CUDA Fortran host code waits eternally.

We are using CUDA Fortran for CFD (SPH) and we are having trouble at runtime (in some machines not in others).
Apparently the host code seems to wait eternally between kernels (we are using different kernels as natural synchronization barrier).
We get no cuda errors in the kernels (as I said in some machines the code executes flawlesly).
We are using only the defaul stream (stream “0” I believe), and adding the instruction cudaDeviceSynchronize() causes the host code to wait forever in that point, even when not using it at all it ends up stopping somewhere.

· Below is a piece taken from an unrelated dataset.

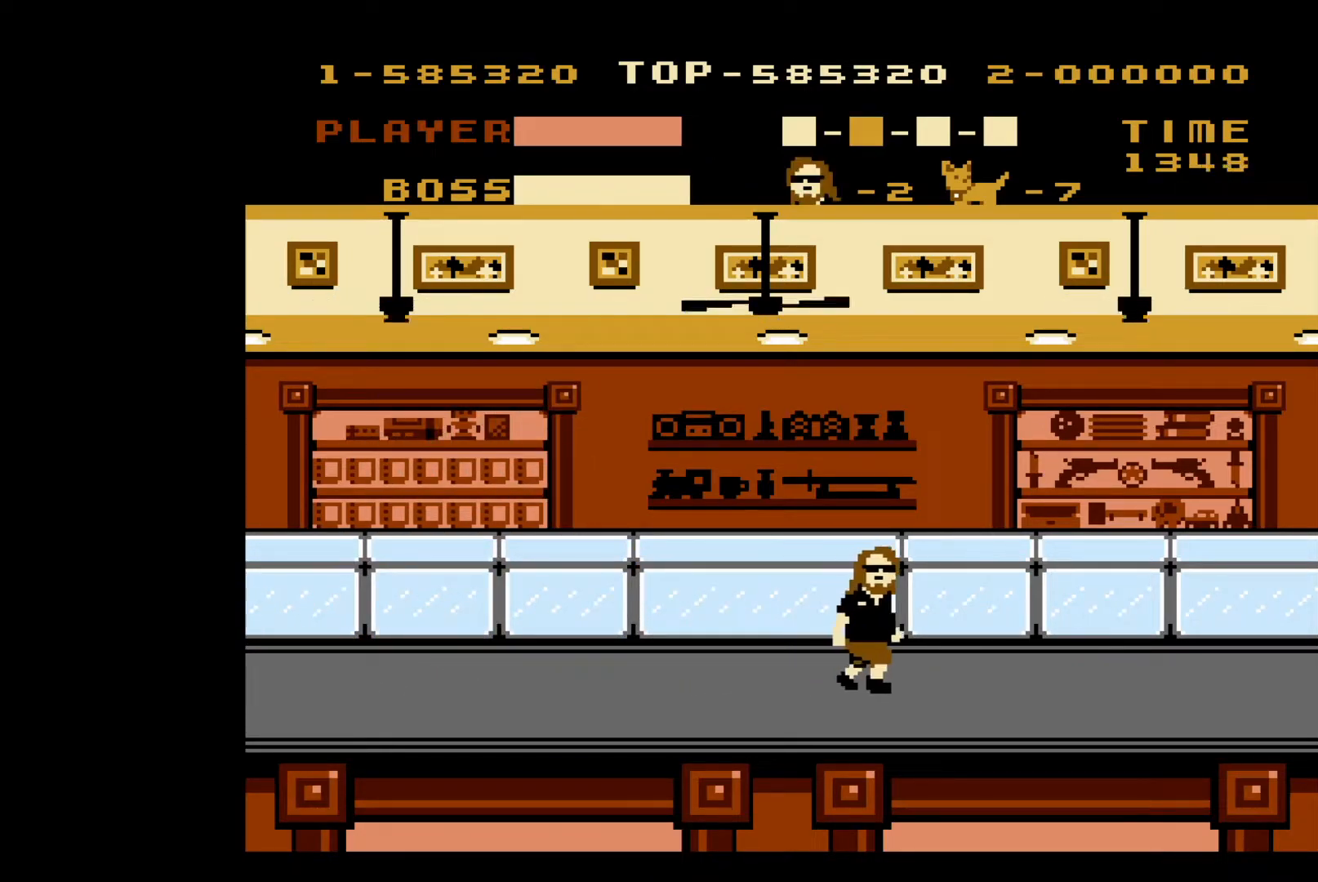
{"buttons": ["A", "DPAD_RIGHT"], "events": [[433, "A", "down"]]}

Has anybody suffered the same problem? honestly we are quite puzzled and cannot continue… as there are no compilation errors nor runtime errors it is impossible for us to fix this thing.

Best regards,

Can you give us any hints on the differences in the machines where it works and those where it doesn’t? Related to either

  1. Type of NVIDIA hardware on the different systems
  2. Compute Capabilities on working and not
  3. OS Versions - might be a long shot. All 64-bit OSes?
  4. PGI Versions. Which versions are you using? Same binary on failing and working machines?
  5. NVIDIA driver version
  6. Is the hang in the same kernel (or type of kernel) everytime?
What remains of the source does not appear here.